I was reading something on here the other day about some hops with a limey/lemony kind of thing going on for them. Something from New Zealand? I don't remember exactly, but if you calculate that into your brew then maybe you'll get an extra lime punch from something other than a lime.
 
... anybody have any tips?...


I made a lime/mint pale ale. Drop a shot of whiskey into the pint and you have a 'Cuban Car Bomb'....:rockin:

Use clean/sanitized rind (no pith!) at flameout and again during 2ndary. When bottling, add some of the juice. Amounts depend on your perspective.

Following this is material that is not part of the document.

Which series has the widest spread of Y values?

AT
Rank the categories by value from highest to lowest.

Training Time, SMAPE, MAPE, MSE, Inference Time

Makes an excellent summer drink.
 
I just recently brewed up a lime pale ale, and it is absolutely fantastic. depending on your tastes (you mentioned you're not a fan of light lagers) maybe an amber lager with a similar lime addition as I did in the pale ale. I only used citra hops, and I used the zest and juice from 6 limes for a 2.13 gal batch. I squeezed the juice into the wort and boiled the zest (No pith!! Only the green stuff, not white) for 5 minutes at the end of the boil and then left it in the wort during fermentation. This gave me a very pronounced lime flavor, it's not subtle, more in your face kind of lime flavor. It's not harsh, bitter, or acidic, just a very smooth drinkable refreshing ale for the summer time. For five gallons I'd suggest 10 limes if you want really in your face lime flavor, but if you want it to be more subtle, then shoot for 6 or so.
 
I would not boil any part of the lime, only adding it at flameout or even only to secondary.

Cooking lime changes its flavor from that fresh intense kick to a bitter dry.
 
I would not boil any part of the lime, only adding it at flameout or even only to secondary.

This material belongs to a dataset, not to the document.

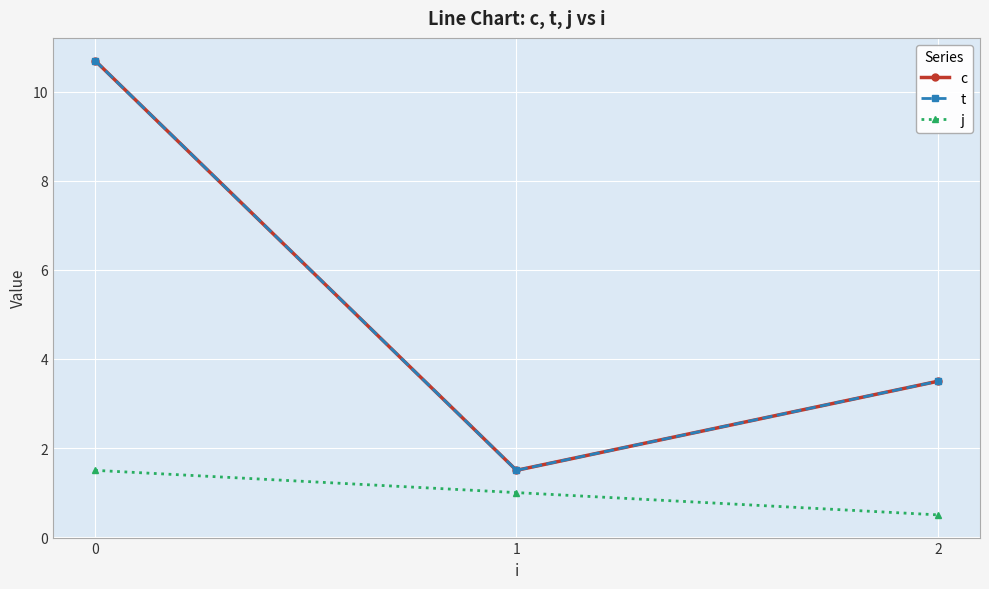

What is the sum of all t values?

15.7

Cooking lime changes its flavor from that fresh intense kick to a bitter dry.

Perhaps if boiled for an extended period of time; however, with only 5 minutes in the boil I attained a very clean lime flavor.
 
Yeah I guess 5 min is that short of a boil that it does not brake down.

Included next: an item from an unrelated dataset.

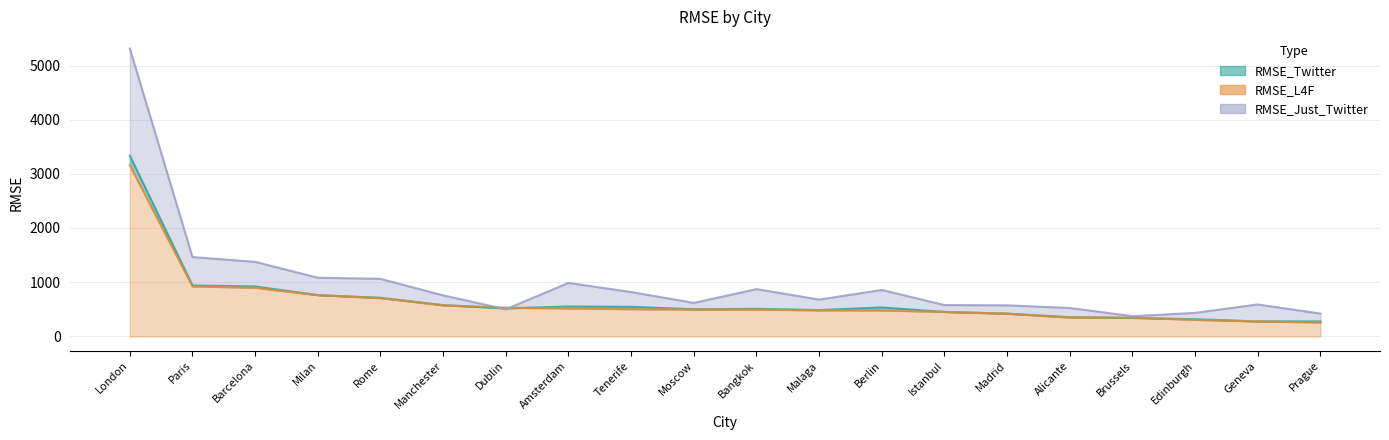

What is the sum of the RMSE_L4F values at Paris and Bangkok?

1415.4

I have never used it in brewing, only in cooking, I guess the same applies there.
 
I think someone already mentioned Motueka hops (one of my favorites!). New Zealand Hallertau and Sorachi Ace will also give you some lemon / lime zip. I would be weary of using citrus juice in a beer; I've seen too many perfectly good brews ruined by it. Fresh zest, on the other hand, in the last five minutes of the boil or in the secondary, sounds like a great idea.
 
My research indicates that the juice not be used. Just ends up as being bitter, IIRC... But thats just based on what I've read, not actual experience. YMMV. What I did was to peel a bunch of limes, all green, no pith. Soak the peels in vodka for a week or two. Then add the tincture (I think this is what Mosher calls it in "Radical Brewing") to the finished beer at bottling/kegging time. It's easy to gage the amount of flavor, and no problems with off flavors or sanitation. It did work good the one time I did it. If you get a chance, read Mosher's book Radical Brewing. Good Stuff!
 
Alright, thanks guys. I have heard that citrus does become bitter when cooked, I have even heard of experiments that used citrus zest as a bittering herb in place of hops.
I will probably be adding some lime zest in the last few minutes of the boil, that seems like the best option, I have never had any luck with adding things to a brew after fermentation, although the lime extract made with vodka sounds intriguing. It will be a few days before I can try this, I have to wait till I can put my lager into secondary.
Thanks guys!

Oh. by the way: Any idea how much I should use? I heard of somebody that said lime zest is very potent, and that one lime was too much in a 5 gallon batch. What do you think?
 
I'd take a PA and squeeze a drop of Lime juice into it, taste and adjust. Then do some math on it if you still want to go with it. Otherwise keep some fresh limes in the fridge and repeat as needed.
 
Before I ever add fruit to the fermentor, I play with blending fruit juice or tinctures (zest soaked in a neutral spirit) at serving time. I find that four out of five times, this produces a better result than actually fermenting the fruit. If I really like a combination, then I'll start playing with fermenting some of the fruit for added complexity.